You ask why we missed an awesome show, we respond with esoteric questions
You force the music section to listen to Scott Weiland’s Christmas record, and we reward you with a Payback Time T-shirt and two tickets to a Live Nation club show of your choice taking place in Vancouver within the next four weeks. Here’s this week’s winning whine.

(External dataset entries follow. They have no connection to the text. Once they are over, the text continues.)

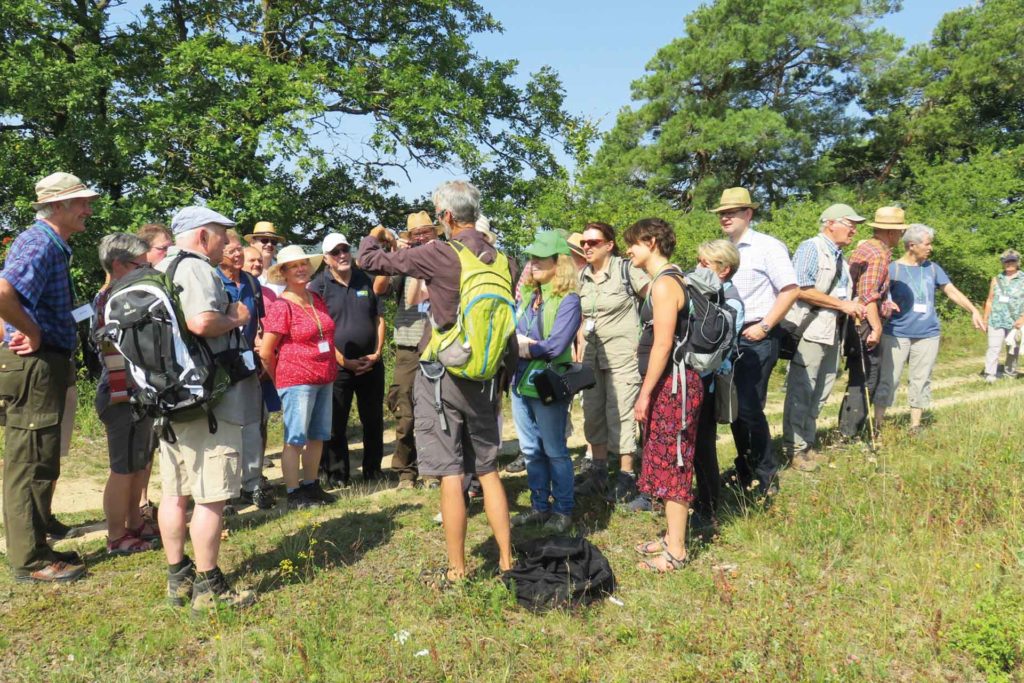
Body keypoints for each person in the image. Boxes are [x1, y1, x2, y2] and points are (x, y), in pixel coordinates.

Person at [358, 180, 515, 586]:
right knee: (487, 469)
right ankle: (506, 560)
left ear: (445, 217)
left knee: (449, 472)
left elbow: (371, 262)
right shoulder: (503, 259)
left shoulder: (441, 253)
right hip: (485, 375)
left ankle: (457, 570)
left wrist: (375, 235)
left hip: (442, 373)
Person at [156, 206, 257, 613]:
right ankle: (210, 584)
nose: (227, 243)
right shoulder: (195, 268)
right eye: (221, 234)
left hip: (169, 396)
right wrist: (235, 318)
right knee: (211, 496)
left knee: (174, 492)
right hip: (207, 401)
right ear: (202, 237)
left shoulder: (159, 266)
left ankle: (177, 575)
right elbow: (201, 322)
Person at [0, 172, 97, 583]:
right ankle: (28, 561)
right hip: (36, 364)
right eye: (81, 202)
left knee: (41, 460)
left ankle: (38, 547)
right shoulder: (39, 242)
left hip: (42, 363)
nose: (88, 209)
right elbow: (3, 293)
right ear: (56, 206)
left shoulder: (53, 245)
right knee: (28, 462)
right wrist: (31, 332)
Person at [626, 218, 704, 572]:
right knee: (664, 457)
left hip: (674, 386)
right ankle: (671, 535)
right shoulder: (667, 279)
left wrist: (644, 394)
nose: (629, 250)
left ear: (652, 242)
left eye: (634, 244)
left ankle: (676, 552)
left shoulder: (664, 285)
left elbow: (662, 344)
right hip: (670, 385)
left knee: (674, 462)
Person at [714, 187, 798, 496]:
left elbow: (790, 289)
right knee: (732, 408)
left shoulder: (767, 246)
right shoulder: (722, 249)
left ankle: (766, 475)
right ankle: (745, 467)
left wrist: (765, 326)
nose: (726, 216)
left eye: (732, 211)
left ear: (748, 214)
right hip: (727, 338)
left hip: (756, 335)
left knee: (749, 407)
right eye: (722, 212)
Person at [875, 224, 986, 433]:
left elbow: (951, 291)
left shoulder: (933, 268)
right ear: (911, 245)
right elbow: (877, 295)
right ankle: (878, 425)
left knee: (921, 379)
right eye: (927, 244)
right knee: (889, 378)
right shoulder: (893, 269)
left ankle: (915, 425)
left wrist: (972, 309)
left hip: (928, 334)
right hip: (896, 334)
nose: (930, 248)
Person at [781, 204, 866, 471]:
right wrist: (843, 305)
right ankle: (793, 450)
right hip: (812, 331)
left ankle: (807, 444)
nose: (854, 229)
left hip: (832, 333)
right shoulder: (811, 248)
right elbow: (799, 289)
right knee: (802, 390)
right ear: (830, 223)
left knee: (821, 391)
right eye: (849, 223)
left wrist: (854, 304)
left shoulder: (841, 256)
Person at [509, 231, 582, 534]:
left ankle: (563, 510)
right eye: (532, 257)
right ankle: (540, 507)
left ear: (559, 262)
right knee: (530, 450)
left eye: (540, 258)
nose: (533, 263)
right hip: (519, 383)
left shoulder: (569, 300)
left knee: (554, 449)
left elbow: (555, 345)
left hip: (548, 383)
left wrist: (524, 347)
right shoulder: (527, 296)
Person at [93, 234, 160, 555]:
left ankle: (135, 523)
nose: (147, 271)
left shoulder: (127, 293)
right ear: (119, 265)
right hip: (121, 394)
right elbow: (110, 349)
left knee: (139, 463)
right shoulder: (109, 299)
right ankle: (116, 536)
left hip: (138, 392)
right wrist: (124, 392)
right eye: (140, 265)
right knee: (123, 467)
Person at [575, 221, 650, 503]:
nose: (586, 247)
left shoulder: (626, 269)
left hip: (623, 356)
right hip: (592, 358)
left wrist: (648, 343)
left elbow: (655, 297)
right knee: (593, 414)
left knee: (621, 414)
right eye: (584, 242)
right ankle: (598, 473)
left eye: (593, 242)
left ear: (609, 245)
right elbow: (581, 316)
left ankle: (626, 475)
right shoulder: (582, 275)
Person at [309, 233, 386, 487]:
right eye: (335, 252)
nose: (342, 255)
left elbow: (380, 318)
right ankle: (338, 475)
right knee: (335, 423)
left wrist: (377, 353)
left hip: (371, 364)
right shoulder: (317, 287)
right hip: (337, 366)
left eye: (345, 249)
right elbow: (318, 330)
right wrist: (343, 360)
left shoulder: (367, 279)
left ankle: (373, 470)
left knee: (373, 420)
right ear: (326, 259)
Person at [837, 207, 907, 440]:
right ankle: (848, 434)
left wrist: (887, 304)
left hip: (854, 318)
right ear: (890, 232)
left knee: (859, 374)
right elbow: (867, 295)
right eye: (900, 230)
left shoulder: (866, 246)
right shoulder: (879, 253)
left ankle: (847, 430)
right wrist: (877, 327)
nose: (902, 235)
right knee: (867, 375)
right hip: (864, 321)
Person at [218, 230, 274, 510]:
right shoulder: (212, 280)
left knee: (253, 423)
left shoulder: (251, 282)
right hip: (221, 364)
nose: (238, 254)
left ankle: (252, 484)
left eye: (240, 249)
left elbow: (261, 321)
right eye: (232, 250)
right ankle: (225, 492)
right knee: (226, 426)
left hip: (250, 363)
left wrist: (261, 344)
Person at [690, 239, 744, 528]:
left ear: (723, 270)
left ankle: (709, 507)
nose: (697, 267)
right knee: (695, 445)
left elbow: (719, 348)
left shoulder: (729, 301)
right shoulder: (704, 293)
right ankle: (698, 500)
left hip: (708, 384)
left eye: (705, 263)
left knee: (704, 447)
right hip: (696, 380)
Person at [389, 211, 444, 489]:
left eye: (426, 232)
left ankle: (433, 470)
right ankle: (406, 472)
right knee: (405, 409)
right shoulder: (404, 262)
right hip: (409, 343)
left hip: (440, 343)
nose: (422, 237)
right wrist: (396, 255)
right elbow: (379, 289)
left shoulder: (447, 258)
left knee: (437, 408)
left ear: (437, 233)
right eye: (416, 234)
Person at [135, 222, 174, 524]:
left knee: (160, 442)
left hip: (164, 379)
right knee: (144, 446)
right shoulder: (133, 291)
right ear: (146, 252)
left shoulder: (163, 283)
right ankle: (141, 504)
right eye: (163, 248)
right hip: (139, 383)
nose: (169, 253)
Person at [982, 249, 1024, 381]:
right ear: (1003, 263)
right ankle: (990, 374)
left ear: (1018, 262)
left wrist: (1022, 318)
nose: (1009, 263)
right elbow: (989, 300)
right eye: (1006, 261)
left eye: (1012, 261)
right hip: (996, 320)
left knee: (1013, 349)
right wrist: (985, 318)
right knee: (993, 347)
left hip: (1015, 322)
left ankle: (1009, 373)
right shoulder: (996, 279)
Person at [245, 221, 286, 295]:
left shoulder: (283, 270)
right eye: (264, 240)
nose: (269, 244)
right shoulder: (243, 268)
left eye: (273, 242)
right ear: (252, 243)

Dear Payback Time: Hey Georgia Straight—you missed out! I cannot believe that Vancouver’s purveyor of fine entertainment managed to miss out on the great Russian pagan folk-metal band Arkona at the Rickshaw on December 3. I have attended over 300 concerts, and this is the first time I have ever seen a Russian band play in Vancouver. Arkona is an incredible band led by frontwoman Maria “Masha Scream” Arhipova, whose vocal abilities range from death-metal growls to eloquent mother tongue linguals. She has the stage presence of a dangerous, caged wild wolf. Masha sings in Russian and bangs away on a shaman drum while enticing the crowd to chant along in unison to the powerful and majestic music Arkona plays. The band is incredibly tight, and the use of bagpipes, tin whistles, flutes, and other Russian traditional instruments, mixed with metal guitar, bass, and drums, made for a unique music experience that was not to be missed.
> Derryk Cannon
Mike Usinger replies: Dearest Derryk—well, that will teach me to sit on the couch in my ginch on Saturday nights, drinking Avalon Dairy Eggnog straight from the glass bottle, and eating Moirs Pot Of Gold chocolates by the fistful. Truth be told, the Christmas season starts on December 1 around the old house, to the point where I’ve been watching Rankin-Bass’s Rudolph, the Red-Nosed Reindeer six times a night for the past 14 days. I have to admit that such viewings raise questions that make the beloved holiday special something of a guilty indulgence. For example, how does Sam the Snowman motor around so quickly if he doesn’t have any fucking legs? Why is Hermey relentlessly abused by the obviously intolerant-of-those-with-a-different-lifestyle head elf for daring to be “different”? Considering Rudolph is a full-on pariah right up until the last reel, is the moral of the story that it’s okay to mock someone’s facial deformity—because the other reindeers act like a bunch of flaming assholes toward him? And are we being taught that those with such major deformities should forgive and forget once society has figured out a way to exploit their misfortune for the common good? Seriously, Rudolph should have told Santa to stick his fucking sleigh right up his fat ass. Also, were they were serving perogies, borscht, and spirits made out of pressed potatoes at Arkona? Because it sounds like I indeed missed out on a great time. These are my questions.